> _Задание_:
Ответьте по отрывку о Рабле на три вопроса:
(а) Какой элемент Рабле подчеркивает и преувеличивает?
(б) На какой парижской улице стоит дом мадам де Севинье?
(в) Какое поколение названо действительно жизнерадостным и полным сил?

> _Предложенный отрывок_:

• • •

Причудливая смелость в языке соответствует причудливой смелости образов и сравнений, начерченных пером Рабле: он не останавливается и в этом отношении ни перед чем. Эротический элемент подчеркивается им и преувеличивается, и именно в этом преувеличении он достигает своей фантазией совершенно, казалось бы, недосягаемых высот.
Кормилица (Кормилица Гаргантюа?). Немецкая карикатура.
Такую смелую сатиру, как «Гаргантюа и Пантагрюэль» Рабле, могло создать и воспринять только действительно жизнерадостное и полное сил поколение. Таким и было поколение Ренессанса. Дыхание этой эпохи еще обвевает жилище, в котором жила некогда мадам де Севинье. Проходя по ее дому на rue des Francs Bourgeois в Париже и созерцая тот колоссальный стиль, который преобладает в нем, невольно чувствуешь, что здесь действительно обитало другое поколение, — не нынешние салонные куклы, которые в прерафаэлитских модах идеализируют в качестве понятия красоты симптомы чахотки. Здесь жили люди, родственные по духу и по плоти Рабле.

• • •

> _Набор данных_:
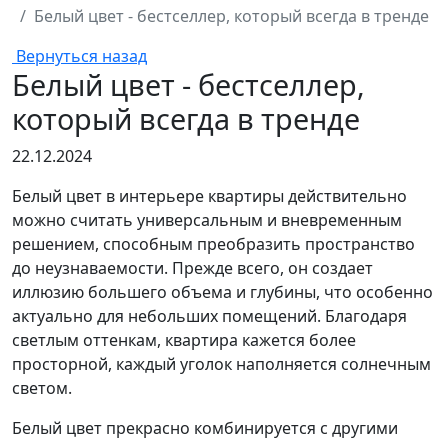
Белый цвет - бестселлер, который всегда в тренде
Вернуться назад
Белый цвет - бестселлер,
который всегда в тренде
22.12.2024
Белый цвет в интерьере квартиры действительно
можно считать универсальным и вневременным
решением, способным преобразить пространство
до неузнаваемости. Прежде всего, он создает
иллюзию большего объема и глубины, что особенно
актуально для небольших помещений. Благодаря
светлым оттенкам, квартира кажется более
просторной, каждый уголок наполняется солнечным
светом.
Белый цвет прекрасно комбинируется с другими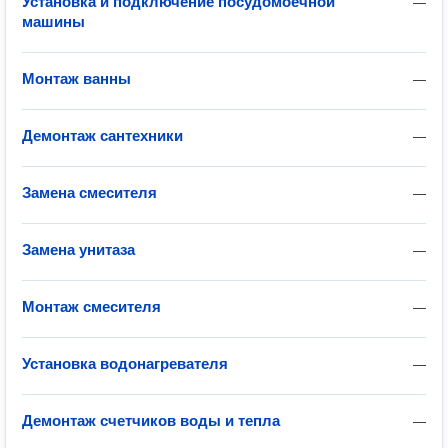
Установка и подключение посудомоечной
—
машины
Монтаж ванны
—
Демонтаж сантехники
—
Замена смесителя
—
Замена унитаза
—
Монтаж смесителя
—
Установка водонагревателя
—
Демонтаж счетчиков воды и тепла
—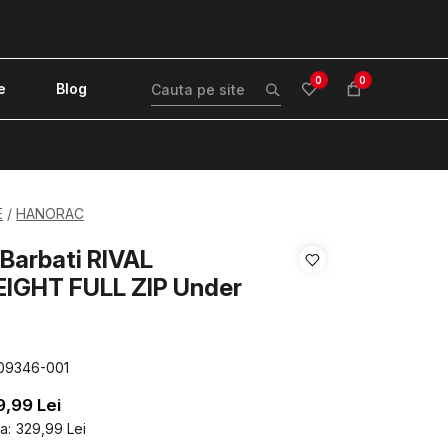
0
0
e
Blog
!
E
HANORAC
Barbati RIVAL
IGHT FULL ZIP Under
09346-001
9,99
Lei
a:
329,99
Lei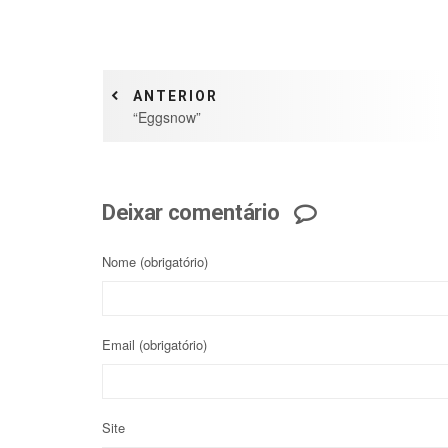
ANTERIOR
“Eggsnow”
Deixar comentário
Nome
(obrigatório)
Email
(obrigatório)
Site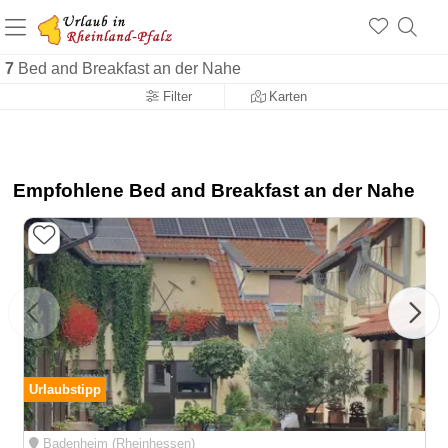
+1.500 Unterkünfte in Rheinland-Pfalz
+1.000 Sehenswürdigkeiten
Über 25 Jahre online
7
Bed and Breakfast an der Nahe
Filter
Karten
Empfohlene Bed and Breakfast an der Nahe
Urlaubstipp
Badenheim (Rheinhessen)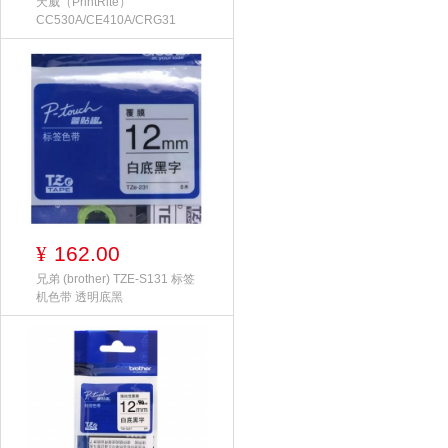
天威（PrintRite）
CC530A/CE410A/CRG31
162.00
¥
兄弟 (brother) TZE-S131 标签
机色带 透明底黑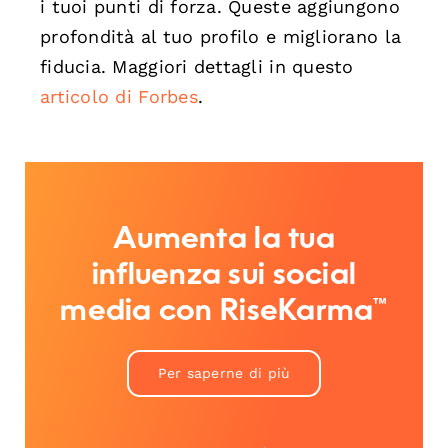
i tuoi punti di forza. Queste aggiungono
profondità al tuo profilo e migliorano la
fiducia. Maggiori dettagli in questo
articolo di Forbes
.
Aumenta la tua
influenza sui social
media con RiseKarma™
Per saperne di più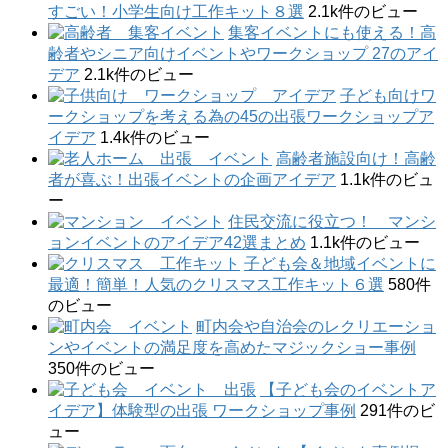
すごい！小学生向け工作キット８選
2.1k件のビュー
集客イベントにも使える！高
齢者やシニア向けイベントやワークショップ 27のアイ
デア
2.1k件のビュー
子ども向けワ
ークショップを考える為の45の出張ワークショップア
イデア
1.4k件のビュー
高齢者施設向け！高齢
者が喜ぶ！出張イベントの企画アイデア
1.1k件のビュ
ー
住民交流に役立つ！ マンシ
ョンイベントのアイデア42選まとめ
1.1k件のビュー
子ども会＆地域イベントに
最適！簡単！人気のクリスマス工作キット６選
580件
のビュー
町内会や自治会のレクリエーショ
ンやイベントの満足度を高めたマジックショー事例
350件のビュー
【子ども会のイベントア
イデア】体験型の出張 ワークショップ事例
291件のビ
ュー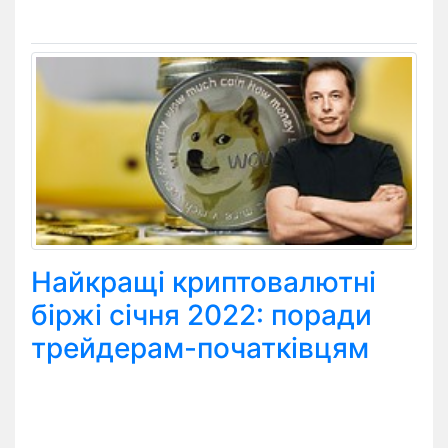
Найкращі криптовалютні
біржі січня 2022: поради
трейдерам-початківцям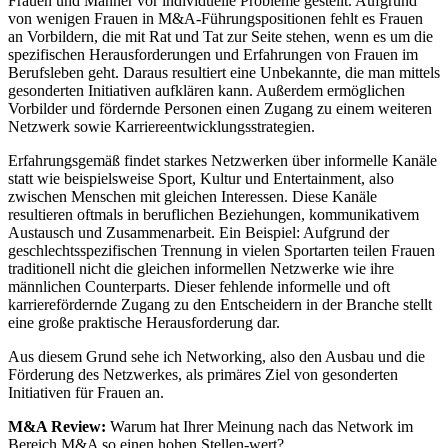
Frauen und Männer vor individuelle Probleme gestellt. Aufgrund
von wenigen Frauen in M&A-Führungspositionen fehlt es Frauen
an Vorbildern, die mit Rat und Tat zur Seite stehen, wenn es um die
spezifischen Herausforderungen und Erfahrungen von Frauen im
Berufsleben geht. Daraus resultiert eine Unbekannte, die man mittels
gesonderten Initiativen aufklären kann. Außerdem ermöglichen
Vorbilder und fördernde Personen einen Zugang zu einem weiteren
Netzwerk sowie Karriereentwicklungsstrategien.
Erfahrungsgemäß findet starkes Netzwerken über informelle Kanäle
statt wie beispielsweise Sport, Kultur und Entertainment, also
zwischen Menschen mit gleichen Interessen. Diese Kanäle
resultieren oftmals in beruflichen Beziehungen, kommunikativem
Austausch und Zusammenarbeit. Ein Beispiel: Aufgrund der
geschlechtsspezifischen Trennung in vielen Sportarten teilen Frauen
traditionell nicht die gleichen informellen Netzwerke wie ihre
männlichen Counterparts. Dieser fehlende informelle und oft
karrierefördernde Zugang zu den Entscheidern in der Branche stellt
eine große praktische Herausforderung dar.
Aus diesem Grund sehe ich Networking, also den Ausbau und die
Förderung des Netzwerkes, als primäres Ziel von gesonderten
Initiativen für Frauen an.
M&A Review:
Warum hat Ihrer Meinung nach das Network im
Bereich M&A so einen hohen Stellen-wert?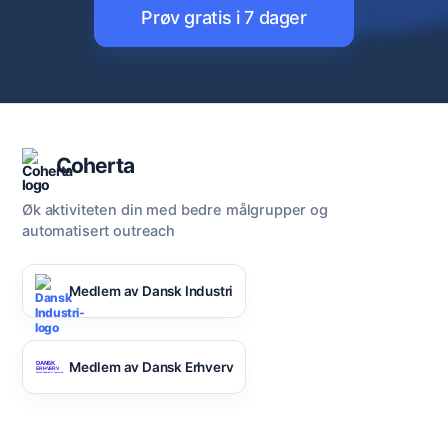
Prøv gratis i 7 dager
Coherta
Øk aktiviteten din med bedre målgrupper og
automatisert outreach
Medlem av Dansk Industri
Medlem av Dansk Erhverv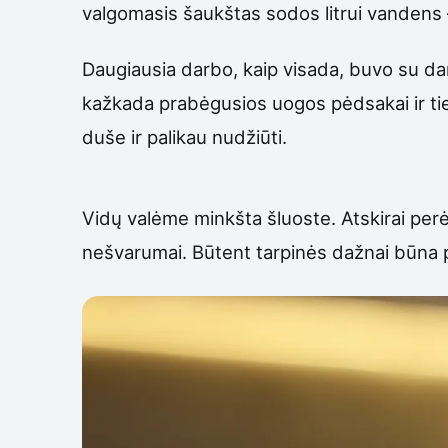
valgomasis šaukštas sodos litrui vandens 
Daugiausia darbo, kaip visada, buvo su da
kažkada prabėgusios uogos pėdsakai ir tie t
duše ir palikau nudžiūti.
Vidų valėme minkšta šluoste. Atskirai perė
nešvarumai. Būtent tarpinės dažnai būna p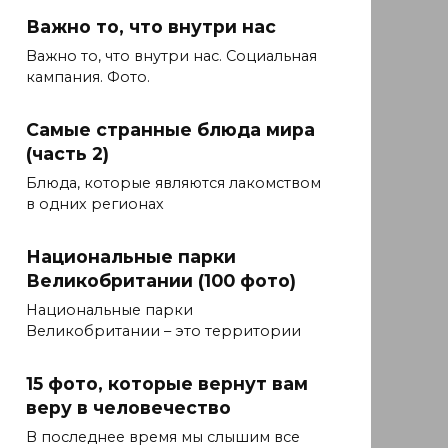
Важно то, что внутри нас
Важно то, что внутри нас. Социальная
кампания. Фото.
Самые странные блюда мира
(часть 2)
Блюда, которые являются лакомством
в одних регионах
Национальные парки
Великобритании (100 фото)
Национальные парки
Великобритании – это территории
15 фото, которые вернут вам
веру в человечество
В последнее время мы слышим все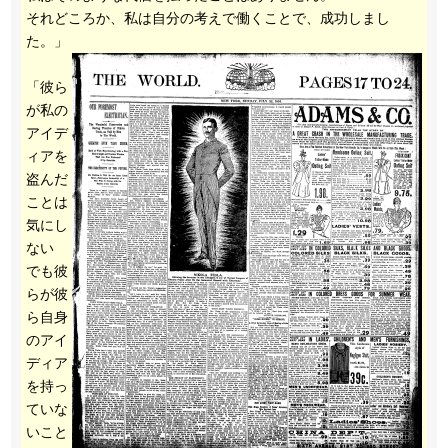
それどころか、私は自分の考えで働くことで、成功しまし
た。」
「彼ら
が私の
アイデ
ィアを
盗んだ
ことは
気にし
ない
でも彼
らが彼
ら自身
のアイ
ディア
を持っ
ていな
いこと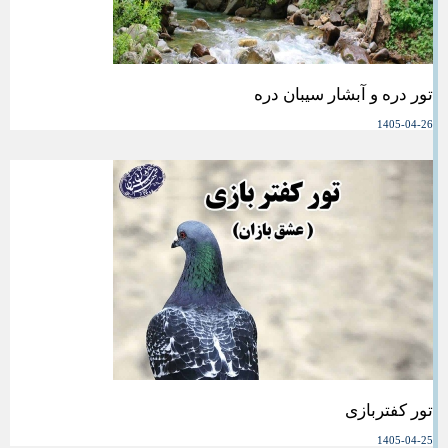
تور دره و آبشار سیبان دره
1405-04-26
تور کفتربازی
1405-04-25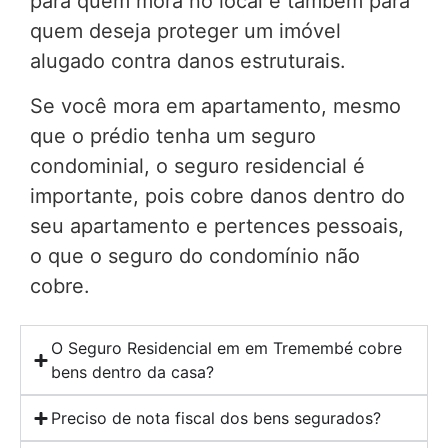
para quem mora no local e também para
quem deseja proteger um imóvel
alugado contra danos estruturais.
Se você mora em apartamento, mesmo
que o prédio tenha um seguro
condominial, o seguro residencial é
importante, pois cobre danos dentro do
seu apartamento e pertences pessoais,
o que o seguro do condomínio não
cobre.
O Seguro Residencial em em Tremembé cobre
bens dentro da casa?
Preciso de nota fiscal dos bens segurados?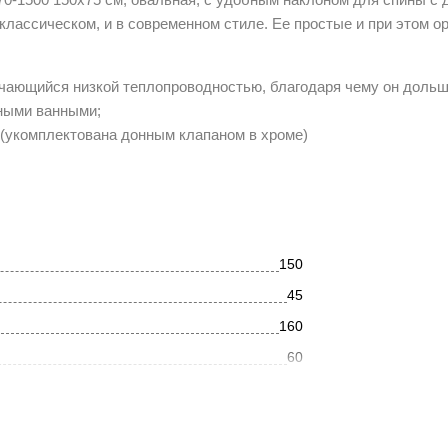
классическом, и в современном стиле. Ее простые и при этом о
ичающийся низкой теплопроводностью, благодаря чему он дольш
нными ванными;
я (укомплектована донным клапаном в хроме)
150
45
160
60
5
75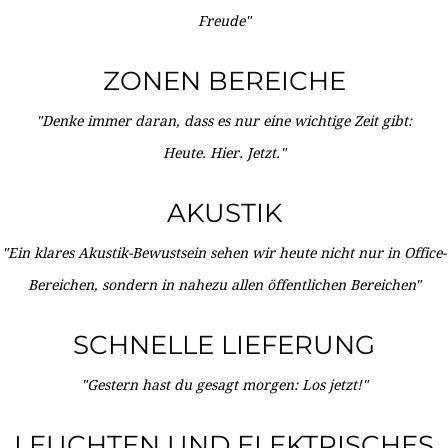
Freude"
ZONEN BEREICHE
"Denke immer daran, dass es nur eine wichtige Zeit gibt:
Heute. Hier. Jetzt."
AKUSTIK
"Ein klares Akustik-Bewustsein sehen wir heute nicht nur in Office-
Bereichen, sondern in nahezu allen öffentlichen Bereichen"
SCHNELLE LIEFERUNG
"Gestern hast du gesagt morgen: Los jetzt!"
LEUCHTEN UND ELEKTRISCHES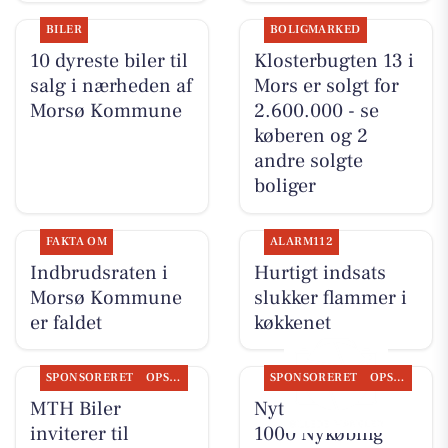
BILER
BOLIGMARKED
10 dyreste biler til
Klosterbugten 13 i
salg i nærheden af
Mors er solgt for
Morsø Kommune
2.600.000 - se
køberen og 2
andre solgte
boliger
FAKTA OM
ALARM112
Indbrudsraten i
Hurtigt indsats
Morsø Kommune
slukker flammer i
er faldet
køkkenet
SPONSORERET
OPSLAGSTAVLEN
SPONSORERET
OPSLAGSTAVLEN
MTH Biler
Nyt fra REMA
inviterer til
1000 Nykøbing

• • •

> _Решение задачи_:
(а) Эротический элемент.
(б) На rue des Francs Bourgeois.
(в) Поколение Ренессанса.